Анатолий Курчаткин - Солнце сияло
Впрочем, моим оно было гораздо меньше, чем не моим. У меня уже не было никаких авторских прав. Можно сказать, меня вообще не было, раз я больше не принадлежал к стакановскому сообществу. Стакановское сообщество — это, по сути, муравьиная куча, со всеми законами кучи; муравей, исторгнутый из нее, — чужак и враг.
Сожалел ли я когда о том, что был исторгнут из кучи? Сказавши «нет», я солгу. Представьте себе муравья, который, кроме как в этой куче, не знает иных способов жить. Но о чем я никогда не жалел — это о том, что снял то интервью. Я и сейчас не возьмусь объяснить, почему я сделал его. Но главное, вернись все назад, я сделал бы его и сейчас.
Вот о чем я действительно жалею — это о том, что все у нас так по-дурацки вышло с Ловцом. Конечно, думая о Ловце и о той гёрл, на которой он свихнулся, я неизбежно слышу внутри голос, убеждающий меня, что я получил тогда такой кайф — ни с чем не сравнить, что кайф все оправдал, что за мгновение кайфа можно отдать жизнь. Но на самом-то деле, чего бы я не дал, чтобы у нас Ловцом не произошло того, что произошло.
Разве что я не люблю сослагательного наклонения и поэтому отнюдь не склонен к терзаниям из-за своего прошлого. «Чего бы не дал» — что это в конце концов, кроме как красивая фигура речи?

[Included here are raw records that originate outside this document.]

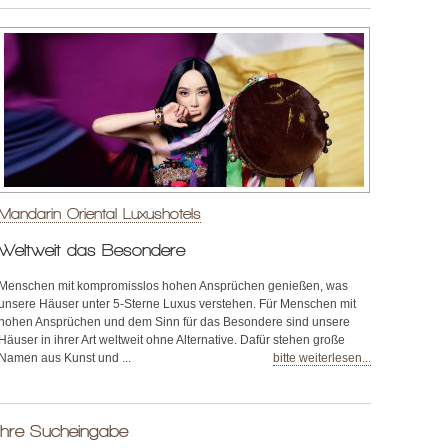
Mandarin Oriental Luxushotels
Weltweit das Besondere
Menschen mit kompromisslos hohen Ansprüchen genießen, was
unsere Häuser unter 5-Sterne Luxus verstehen. Für Menschen mit
hohen Ansprüchen und dem Sinn für das Besondere sind unsere
Häuser in ihrer Art weltweit ohne Alternative. Dafür stehen große
Namen aus Kunst und ...
bitte weiterlesen...
Ihre Sucheingabe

А Горбачев еще и несколько лет спустя, вспоминая ту пору после расстрела Белого дома, говорил, что за интервью с ним журналистов выгоняли с работы. Это он имел в виду мою скромную персону. Больше ни одного интервью с ним нигде не появилось.
Глава десятая
— Здравствуй, Саша. Как жизнь? — произнес мужской голос ответом на мое «слушаю», когда я снял трубку с зазвонившего телефона.

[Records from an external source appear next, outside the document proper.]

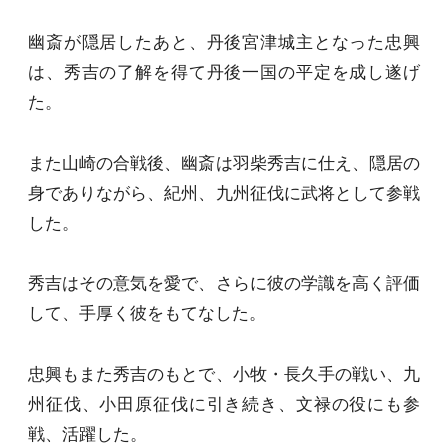
幽斎が隠居したあと、丹後宮津城主となった忠興
は、秀吉の了解を得て丹後一国の平定を成し遂げ
た。
また山崎の合戦後、幽斎は羽柴秀吉に仕え、隠居の
身でありながら、紀州、九州征伐に武将として参戦
した。
秀吉はその意気を愛で、さらに彼の学識を高く評価
して、手厚く彼をもてなした。
忠興もまた秀吉のもとで、小牧・長久手の戦い、九
州征伐、小田原征伐に引き続き、文禄の役にも参
戦、活躍した。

Голос был незнакомый. С литыми властными интонациями, и в фамильярном обращении ко мне на «ты» звучало непререкаемое право на подобное обращение.
— Да, добрый день, — проговорил я, в свою очередь, с интонацией выжидания и сдержанности, не выдавая прямо, что не узнал звонившего.
— А как жизнь, на это ответить нечего? — сказал голос.
— Жизнь… а что жизнь… — начал я, желая потянуть время, чтобы понять, кто бы это мог быть.
— Так-так, — рассыпал благодушный смешок властный голос. — Где твой быстрый журналистский ум, Саша?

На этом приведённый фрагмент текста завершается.